Les clés pour s’en sortir
Je vous aurais bien conseillé de répondre en langage des signes. Ou de gribouiller, l’air de rien, un chiffre sur un post-it. Cela aurait été très commode. Mais hélas, les usages en vigueur ne cautionnent pas du tout ce genre de comportement. Il va falloir annoncer la couleur. Et à voix haute, s’il vous plaît.
1. Assommez vos scrupules
J’entends d’ici votre sérénade. Vous vous dites que vous êtes un être complexe, bourré d’humanité et de sentiments, avec une histoire, avec un cœur qui bat, et vous n’avez pas du tout envie de résumer ces choses magnifiques en un chiffre vulgaire. Très bien.
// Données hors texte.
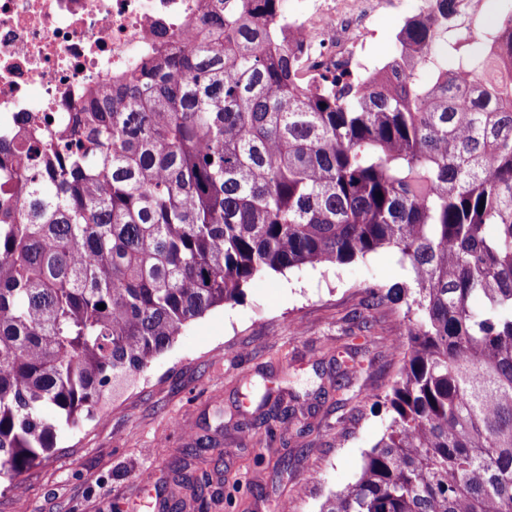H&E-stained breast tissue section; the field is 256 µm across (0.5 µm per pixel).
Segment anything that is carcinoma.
Instances as JSON below:
<instances>
[{"label":"carcinoma","mask_w":512,"mask_h":512,"mask_svg":"<svg viewBox=\"0 0 512 512\" xmlns=\"http://www.w3.org/2000/svg\"><path fill=\"white\" fill-rule=\"evenodd\" d=\"M428 2L321 89L285 0H212L196 44L0 138V488L255 277L389 247V424L320 512H512V26L492 51Z\"/></svg>","instance_id":"1"}]
</instances>
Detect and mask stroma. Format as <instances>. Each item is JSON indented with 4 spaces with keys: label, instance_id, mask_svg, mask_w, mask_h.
Masks as SVG:
<instances>
[{
    "label": "stroma",
    "instance_id": "stroma-1",
    "mask_svg": "<svg viewBox=\"0 0 512 512\" xmlns=\"http://www.w3.org/2000/svg\"><path fill=\"white\" fill-rule=\"evenodd\" d=\"M408 279L390 248L263 275L61 437L0 512H320L384 435L400 377L404 308L368 290Z\"/></svg>",
    "mask_w": 512,
    "mask_h": 512
}]
</instances>
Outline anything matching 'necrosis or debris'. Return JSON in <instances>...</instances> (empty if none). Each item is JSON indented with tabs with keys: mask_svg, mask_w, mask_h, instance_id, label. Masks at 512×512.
I'll use <instances>...</instances> for the list:
<instances>
[{
	"mask_svg": "<svg viewBox=\"0 0 512 512\" xmlns=\"http://www.w3.org/2000/svg\"><path fill=\"white\" fill-rule=\"evenodd\" d=\"M400 0H296L292 31L309 46L306 74L361 77L372 17ZM204 0H0V137L23 118L80 111L88 95L151 55L160 32L183 38Z\"/></svg>",
	"mask_w": 512,
	"mask_h": 512,
	"instance_id": "1",
	"label": "necrosis or debris"
}]
</instances>
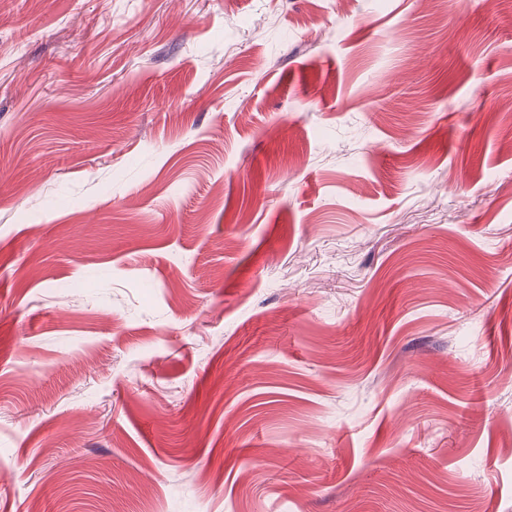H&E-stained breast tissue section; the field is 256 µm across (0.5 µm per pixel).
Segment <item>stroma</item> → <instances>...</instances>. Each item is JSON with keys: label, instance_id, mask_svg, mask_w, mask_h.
Masks as SVG:
<instances>
[{"label": "stroma", "instance_id": "1", "mask_svg": "<svg viewBox=\"0 0 512 512\" xmlns=\"http://www.w3.org/2000/svg\"><path fill=\"white\" fill-rule=\"evenodd\" d=\"M512 12L0 0V512H512Z\"/></svg>", "mask_w": 512, "mask_h": 512}]
</instances>
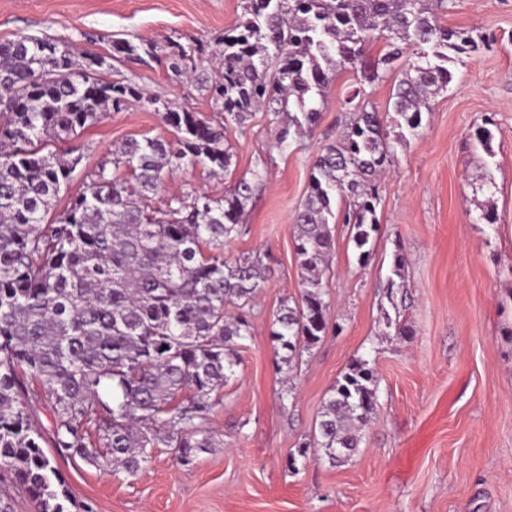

Bravo. Mais voyez-vous, que vous le vouliez ou non, vous avez en commun avec les choux-fleurs de Rungis une chose considérable : une valeur marchande. Acceptez cette réalité. Et abandonnez enfin ce rêve désolant, qui voudrait que le marché de l’emploi ait quelque chose à voir avec la poésie.
Ensuite, asseyez-vous sur cette vilaine culpabilité. Le mot « prétentions » est terriblement proche du mot « prétentieux », mais ce n’est pas une raison pour vous laisser intimider. N’ayez aucun remords à afficher le prix qui est le vôtre, quand bien même vous seriez un jeune diplômé, un chômeur de longue date ou une jolie trentenaire qui prévoit en secret de prendre des tas de congés maternités. Le jour où vous serez en poste, vous verrez combien vous avez eu raison de défendre votre bifteck.
2. Dominez vos émotions
Lorsque la question des « prétentions » vous tombe dessus, répondez immédiatement. Du tac au tac. Si vous laissez le silence s’installer, en répétant dans votre tête « Mais mon dieu, mais mon dieu, il est en train de me parler d’argent », vous allez fabriquer une sorte de suspense qui va donner à votre chiffre une odeur extrêmement suspecte. De l’aplomb, bon sang. Votre « 100 K€ plus les primes » doit tomber net, sans la moindre trace de honte judéo-chrétienne, de la façon la plus naturelle et la plus cool du monde. Travaillez bien la mélodie : votre façon de prononcer « 100 K€ plus les primes » doit être ferme, souple et assurée (si besoin, prenez un coach vocal). Dans cette affaire, vous l’aurez compris, tout l’art consiste à indiquer que vous êtes absolument certain de votre valeur. Surtout quand vous ne l’êtes pas.
3. Bouclez-la
Une fois que vous avez balancé votre montant, la balle est dans l’autre camp. Taisez-vous. Si le recruteur ne dit rien, pas de panique. Ne révisez pas votre chiffre à la baisse (c’est trop tard), et ne vous mettez pas à argumenter bêtement, cela donnerait l’impression que vous êtes en pleine tentative d’escroquerie (ce qui, je l’espère, est le cas). Respirez. Gardez votre regard bien planté dans le sien. Il baisse les yeux ? Félicitations. Vous venez de vous transformer en marchandise.